▶ WHAT NEEDS TO BE DONE: Down to the last line, transcribe the records verbatim and exclude the images.

Excerpts from a dataset

....

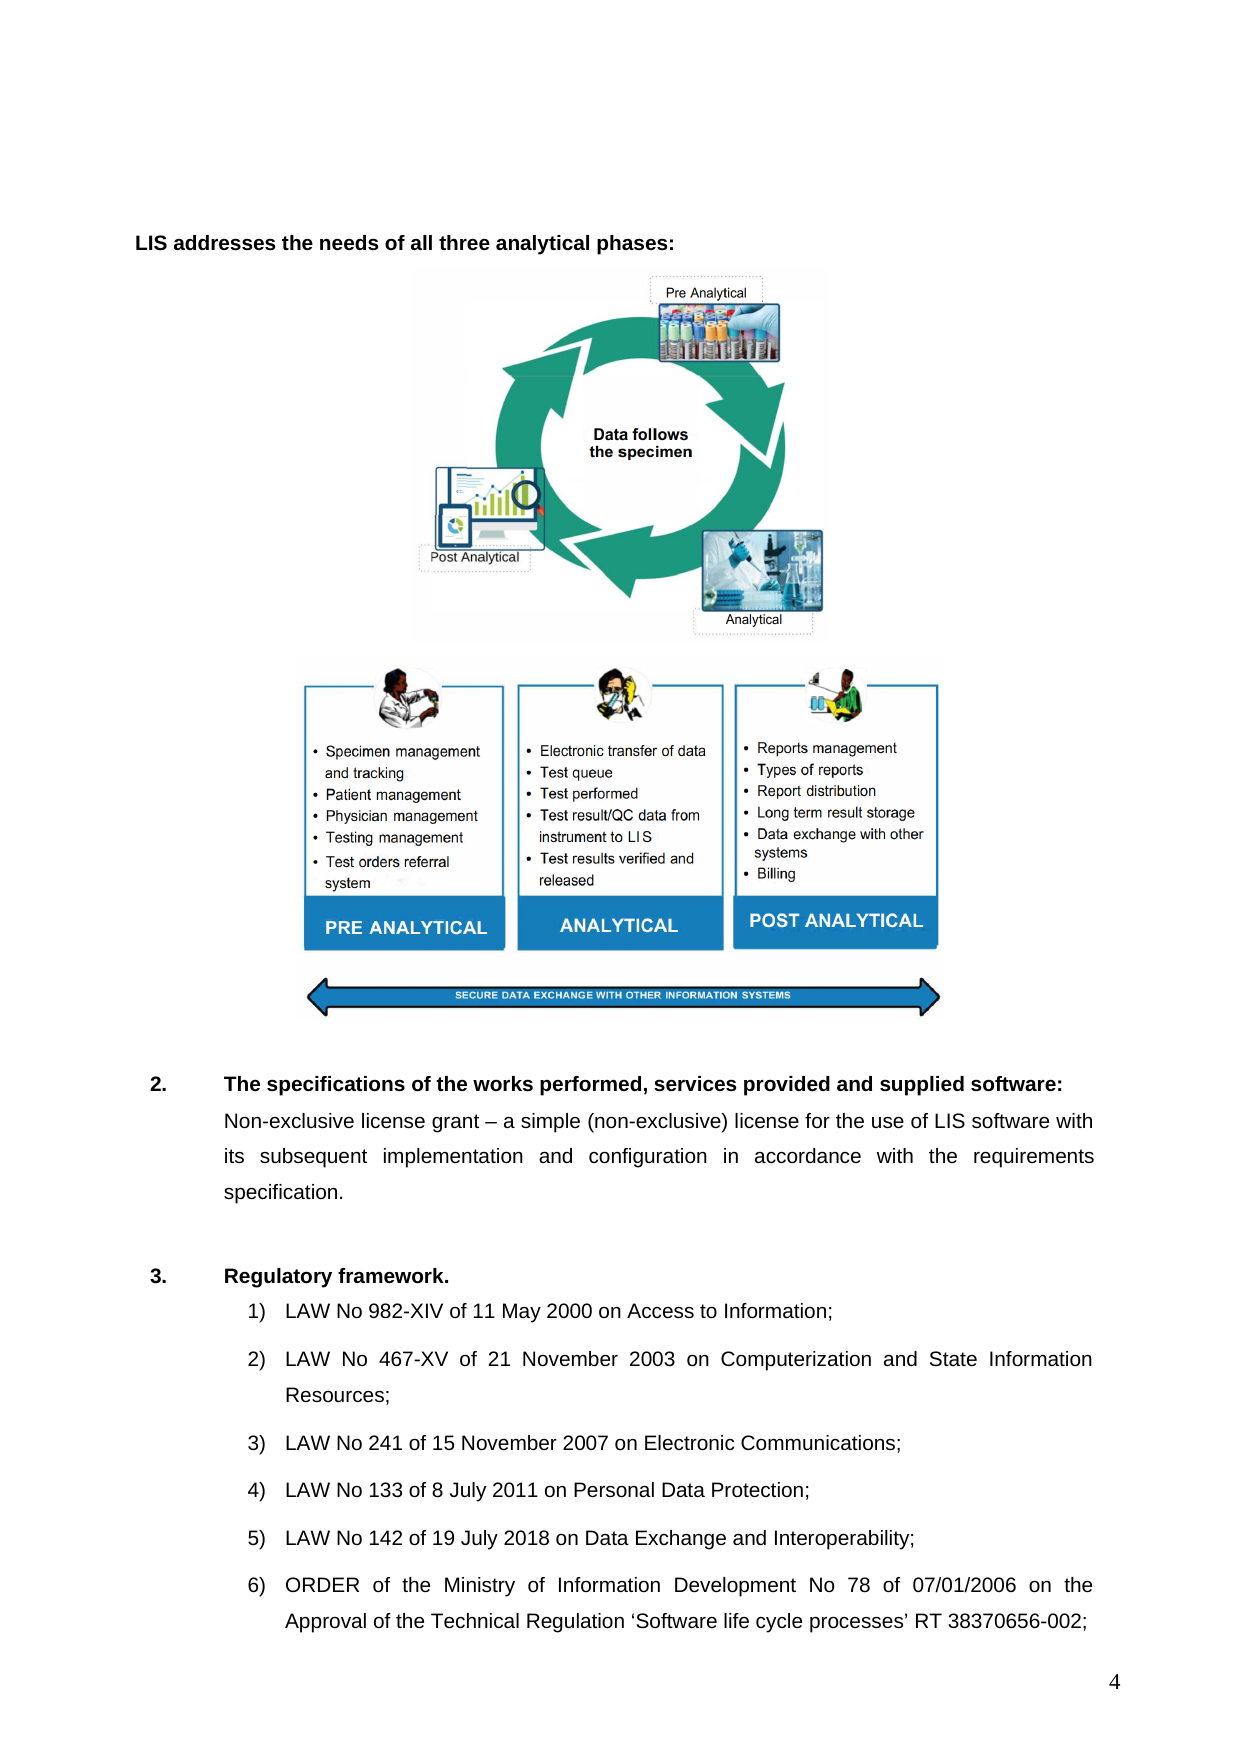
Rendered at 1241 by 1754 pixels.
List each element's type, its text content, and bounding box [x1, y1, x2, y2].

list LAW No 241 of 15 November 2007 on Electronic Communications; [247, 1430, 1094, 1454]
list Non-exclusive license grant – a simple (non-exclusive) license for the use of LIS software with its subsequent implementation and configuration in accordance with the requirements specification. [224, 1109, 1095, 1203]
list LAW No 142 of 19 July 2018 on Data Exchange and Interoperability; [247, 1525, 1094, 1549]
list LAW No 982-XIV of 11 May 2000 on Access to Information; [247, 1299, 1094, 1323]
list LAW No 133 of 8 July 2011 on Personal Data Protection; [247, 1478, 1094, 1502]
picture [412, 266, 829, 643]
text LIS addresses the needs of all three analytical phases: [135, 231, 1095, 255]
list ORDER of the Ministry of Information Development No 78 of 07/01/2006 on the Approval of the Technical Regulation ‘Software life cycle processes’ RT 38370656-002; [247, 1573, 1094, 1633]
picture [293, 655, 948, 1019]
subtitle The specifications of the works performed, services provided and supplied software: [150, 1072, 1120, 1096]
subtitle Regulatory framework. [150, 1264, 1120, 1288]
list LAW No 467-XV of 21 November 2003 on Computerization and State Information Resources; [247, 1347, 1094, 1407]
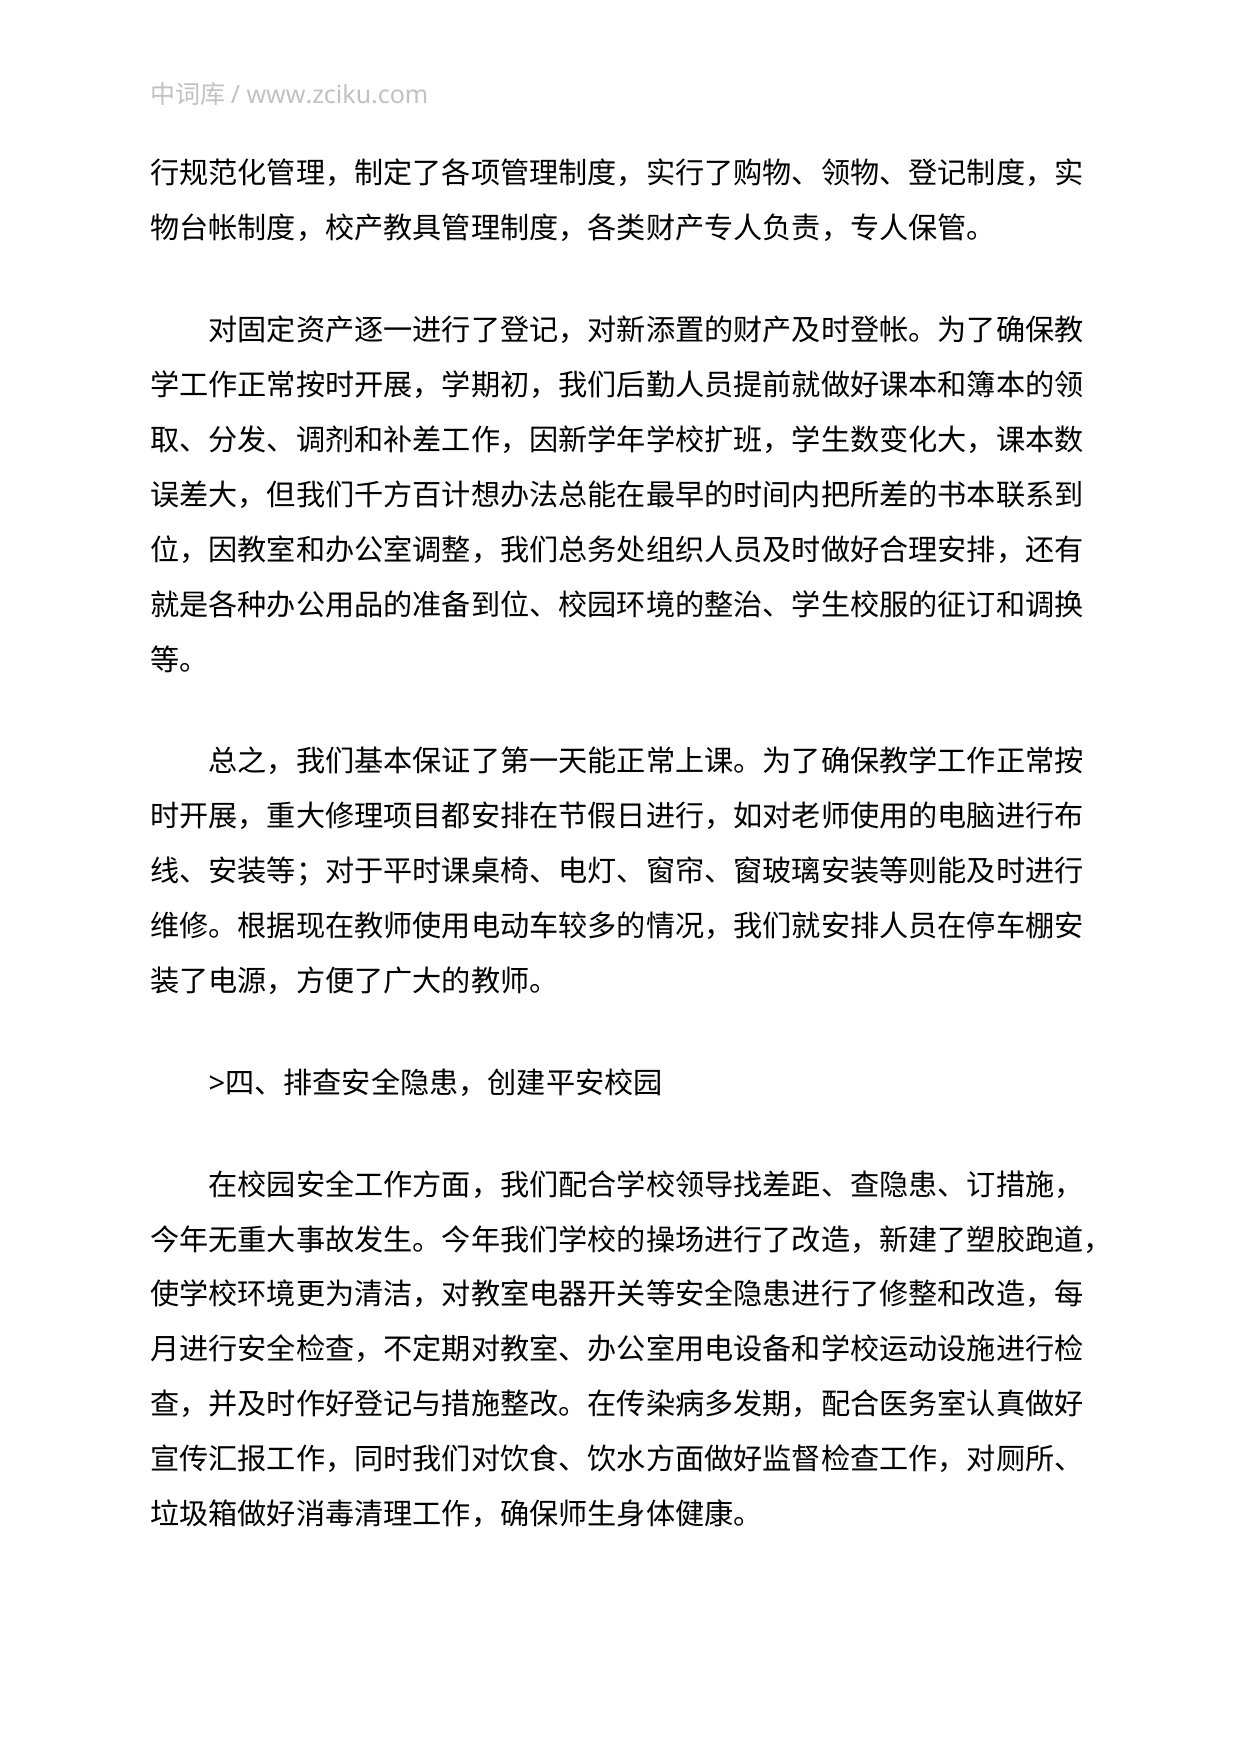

....

▶ ANSWER BOX:
Rendered at 1241 by 1754 pixels.
List each element's type, its text content, and bounding box [x1, y1, x2, y2].

list LAW No 241 of 15 November 2007 on Electronic Communications; [247, 1430, 1094, 1454]
list Non-exclusive license grant – a simple (non-exclusive) license for the use of LIS software with its subsequent implementation and configuration in accordance with the requirements specification. [224, 1109, 1095, 1203]
list LAW No 142 of 19 July 2018 on Data Exchange and Interoperability; [247, 1525, 1094, 1549]
list LAW No 982-XIV of 11 May 2000 on Access to Information; [247, 1299, 1094, 1323]
list LAW No 133 of 8 July 2011 on Personal Data Protection; [247, 1478, 1094, 1502]
picture [412, 266, 829, 643]
text LIS addresses the needs of all three analytical phases: [135, 231, 1095, 255]
list ORDER of the Ministry of Information Development No 78 of 07/01/2006 on the Approval of the Technical Regulation ‘Software life cycle processes’ RT 38370656-002; [247, 1573, 1094, 1633]
picture [293, 655, 948, 1019]
subtitle The specifications of the works performed, services provided and supplied software: [150, 1072, 1120, 1096]
subtitle Regulatory framework. [150, 1264, 1120, 1288]
list LAW No 467-XV of 21 November 2003 on Computerization and State Information Resources; [247, 1347, 1094, 1407]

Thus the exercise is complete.